Best practices for moving UTF8 databases

Started by Phoenix Kiulaover 16 years ago27 messagesgeneral
Jump to latest
#1Phoenix Kiula
phoenix.kiula@gmail.com

Hi. I *always* get an error moving my current fully utf-8 database
data into a new DB.

My server has the version 8.3 with a five year old DB. Everything, all
collation, LC_LOCALE etc are all utf8.

When I install a new Postgresql 8.4 on my home Mac OSX machine (after
losing some hair) I set everything about a new database to be utf8. At
least anything I could see in PgAdmin.

But when I pull in the data dump from the server I always see that
error from the utf8 mismatch and such.

So, my question. What is a good way to make sure that error does NOT
occur? I simply wish to replicate the server database on another PG
installation. What should one do?

#2Laurenz Albe
laurenz.albe@cybertec.at
In reply to: Phoenix Kiula (#1)
Re: Best practices for moving UTF8 databases

Phoenix Kiula wrote:

Hi. I *always* get an error moving my current fully utf-8 database
data into a new DB.

My server has the version 8.3 with a five year old DB. Everything, all
collation, LC_LOCALE etc are all utf8.

When I install a new Postgresql 8.4 on my home Mac OSX machine (after
losing some hair) I set everything about a new database to be utf8. At
least anything I could see in PgAdmin.

But when I pull in the data dump from the server I always see that
error from the utf8 mismatch and such.

So, my question. What is a good way to make sure that error does NOT
occur? I simply wish to replicate the server database on another PG
installation. What should one do?

Improve PostgreSQL so that there are no more loopholes how you can
enter incorrect data :^(

8.3 is about one and a half years old, so your database must have
oribinated with an older release. Correctness checks have improved
considerably over the years.

What you will have to do it track down the rows containing incorrect data
and fix them.

Yours,
Laurenz Albe

#3Michael Gould
mgould@intermodalsoftwaresolutions.net
In reply to: Laurenz Albe (#2)
Request for features

I would like to know what the formal method of requesting new features are
for Postgres and how are decisions made which features are included in a
future release or not.

Best Regards
--
Michael Gould, Managing Partner
Intermodal Software Solutions, LLC
904.226.0978
904.592.5250 fax

#4Bruce Momjian
bruce@momjian.us
In reply to: Michael Gould (#3)
Re: Request for features

Michael Gould wrote:

I would like to know what the formal method of requesting new features are
for Postgres and how are decisions made which features are included in a
future release or not.

Uh, you usually ask for the feature on the bugs or hackers email lists,
and if we consider it useful it will be added to the TODO list.
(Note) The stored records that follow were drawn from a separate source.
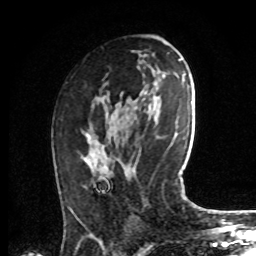
Breast MRI, one axial slice. Position 41 of 72 along the scan axis. Cropped to one breast. Dynamic contrast-enhanced series, time point 2 of 8 at this slice position (early post-contrast). 1.5 T. TE 4.2 ms, TR 7 ms. 2.2 mm slice thickness. 256 × 256 image matrix, field of view 175 × 175 mm. Female patient.
Annotated regions visible in this slice (semi-automatically segmented with operator editing):
- enhancing-tissue mask used for the functional tumour volume (all voxels passing the contrast-enhancement thresholds inside the analysis volume; usually the tumour): bounding box [x1, y1, x2, y2] px = [71, 133, 113, 213]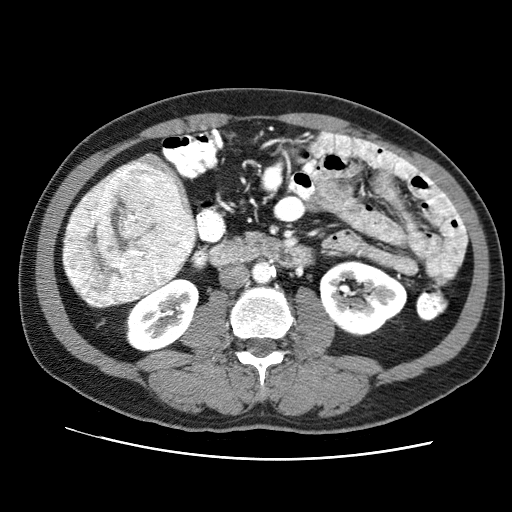
Contrast-enhanced abdominal CT (liver protocol), one axial slice; slice 18 of 71 in the series (ordered by position); reconstruction kernel STANDARD; soft-tissue window (W 400 / L 40 HU); 512 × 512 image matrix, field of view 360 × 360 mm. Case-level facts recorded for this patient, not image findings: diagnosis: hepatocellular carcinoma (patient treated with transarterial chemoembolisation; whether this scan precedes or follows treatment is not stated here); TNM stage (as recorded): Stage-II.
Structures marked on this image (semi-automatically segmented with operator editing):
- liver parenchyma outside the tumour (the mass and vessels are separate outlines, so this box may not span the whole liver): box from (x=64, y=152) to (x=195, y=308) px
- mass: (x=62, y=161)–(x=195, y=308)
- portal vein: (x=184, y=199)–(x=193, y=247)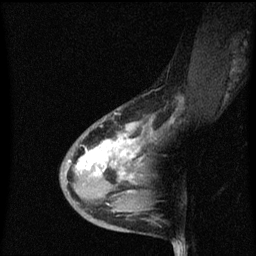
Breast MRI (dynamic contrast-enhanced), one sagittal slice. Position 29 of 60 along the scan axis. Dynamic contrast-enhanced series, image 2 of 3 at this slice position (ordered by acquisition). 1.5 T. TE 4.2 ms, TR 8.4 ms. 2 mm slice thickness. 256 × 256 image matrix, field of view 200 × 200 mm. Patient: female, 38 years. From the clinical record (not read from this slice): setting: breast cancer imaged before/during neoadjuvant chemotherapy; receptor status: HR-positive, HER2-negative.
Structures marked on this image (semi-automatically segmented with operator editing):
- analysis volume of interest (the breast-tissue region the enhancement analysis was run in; not a lesion): bounding box <60,114,151,205> (left, top, right, bottom; pixels)
- tumour enhancement mask (voxels above the 70 % enhancement threshold inside the analysis volume of interest): <76,124,141,179>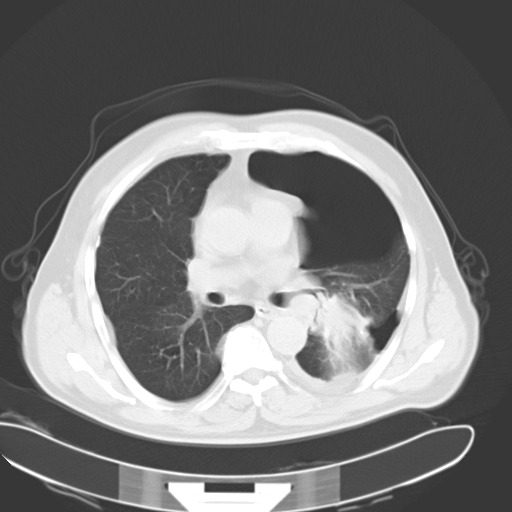
Chest CT, one axial slice. Position 20 of 34 along the scan axis. Reconstruction kernel B40f. Lung window (W 1500 / L -600 HU). 512 × 512 image matrix. Male patient, age 62 years. Case-level facts recorded for this patient, not image findings: clinical TNM (as recorded): T3 N0 M1.
Outlined on this slice (rectangle marked by the reading radiologist):
- lung tumour (recorded histology: adenocarcinoma): box from (x=316, y=294) to (x=377, y=362) px
- lung tumour (recorded histology: adenocarcinoma): (x=317, y=288)–(x=371, y=355)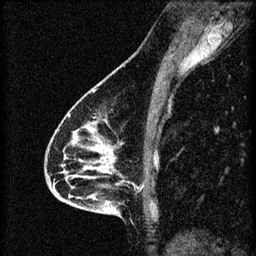
Breast MRI (dynamic contrast-enhanced), one sagittal slice; 3 images stored at this slice position (order not interpretable as contrast timing); 1.5 T; TE 4.2 ms, TR 8.2 ms; 2 mm slice thickness; 256 × 256 image matrix, field of view 180 × 180 mm. Female patient, age 46 years.
Annotated regions visible in this slice (semi-automatically segmented with operator editing):
- analysis volume of interest (the breast-tissue region the enhancement analysis was run in; not a lesion): bounding box <55,114,148,209> (left, top, right, bottom; pixels)
- tumour enhancement mask (voxels above the 70 % enhancement threshold inside the analysis volume of interest): <68,114,113,173>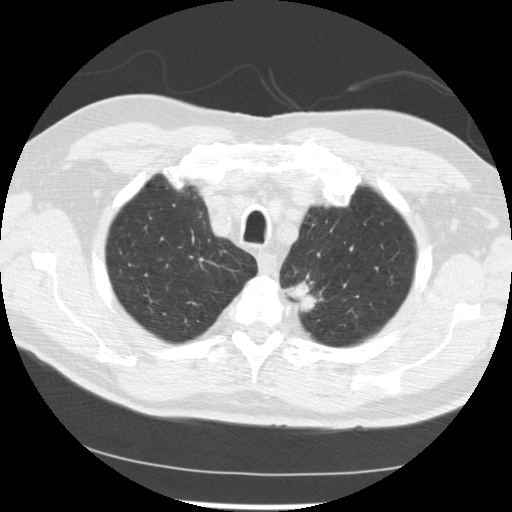
Low-dose screening chest CT, one axial slice. Position 209 of 249 along the scan axis. 120 kVp. Lung window (W 1500 / L -600 HU). 2.5 mm slice thickness. 512 × 512 image matrix.
Structures marked on this image (outlined manually by an expert reader):
- lesion 2 (tumor, upper lobe of left lung): bounding box [x1, y1, x2, y2] px = [287, 281, 319, 312]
Then,
someday, someone might implement your feature. Not very rigorous, but
that is the only method we have.

--
Bruce Momjian <bruce@momjian.us> http://momjian.us
EnterpriseDB http://enterprisedb.com

+ If your life is a hard drive, Christ can be your backup. +

#5Andres Freund
andres@anarazel.de
In reply to: Phoenix Kiula (#1)
Re: Best practices for moving UTF8 databases

On Sunday 12 July 2009 13:19:50 Phoenix Kiula wrote:

Hi. I *always* get an error moving my current fully utf-8 database
data into a new DB.

My server has the version 8.3 with a five year old DB. Everything, all
collation, LC_LOCALE etc are all utf8.

When I install a new Postgresql 8.4 on my home Mac OSX machine (after
losing some hair) I set everything about a new database to be utf8. At
least anything I could see in PgAdmin.

But when I pull in the data dump from the server I always see that
error from the utf8 mismatch and such.

So, my question. What is a good way to make sure that error does NOT
occur? I simply wish to replicate the server database on another PG
installation. What should one do?

What is the _exact_ error you get? During which statement?

Andres

#6Jasen Betts
jasen@xnet.co.nz
In reply to: Phoenix Kiula (#1)
Re: Best practices for moving UTF8 databases

On 2009-07-13, Andres Freund <andres@anarazel.de> wrote:

On Sunday 12 July 2009 13:19:50 Phoenix Kiula wrote:

Hi. I *always* get an error moving my current fully utf-8 database
data into a new DB.

My server has the version 8.3 with a five year old DB. Everything, all
collation, LC_LOCALE etc are all utf8.

When I install a new Postgresql 8.4 on my home Mac OSX machine (after
losing some hair) I set everything about a new database to be utf8. At
least anything I could see in PgAdmin.

But when I pull in the data dump from the server I always see that
error from the utf8 mismatch and such.

So, my question. What is a good way to make sure that error does NOT
occur? I simply wish to replicate the server database on another PG
installation. What should one do?

What is the _exact_ error you get? During which statement?

Andres

if you do an ascii dump and the dump starts out "SET CLIENT ENCODING 'UTF8'"
or similar but you still get errors.

run it through run it through "iconv -f UFT8 -t UTF8//IGNORE"
that'll drop any illegal symbols. In theory that's a reduction in data
integrity.

iconv doesn't seem to have an option to replace them with U+FFFD :(
I had hoped that //TRASNSLIT would do that, but no.

#7Andres Freund
andres@anarazel.de
In reply to: Jasen Betts (#6)
Re: Best practices for moving UTF8 databases

On Tuesday 14 July 2009 11:36:57 Jasen Betts wrote:

On 2009-07-13, Andres Freund <andres@anarazel.de> wrote:

On Sunday 12 July 2009 13:19:50 Phoenix Kiula wrote:

Hi. I *always* get an error moving my current fully utf-8 database
data into a new DB.

My server has the version 8.3 with a five year old DB. Everything, all
collation, LC_LOCALE etc are all utf8.

When I install a new Postgresql 8.4 on my home Mac OSX machine (after
losing some hair) I set everything about a new database to be utf8. At
least anything I could see in PgAdmin.

But when I pull in the data dump from the server I always see that
error from the utf8 mismatch and such.

So, my question. What is a good way to make sure that error does NOT
occur? I simply wish to replicate the server database on another PG
installation. What should one do?

What is the _exact_ error you get? During which statement?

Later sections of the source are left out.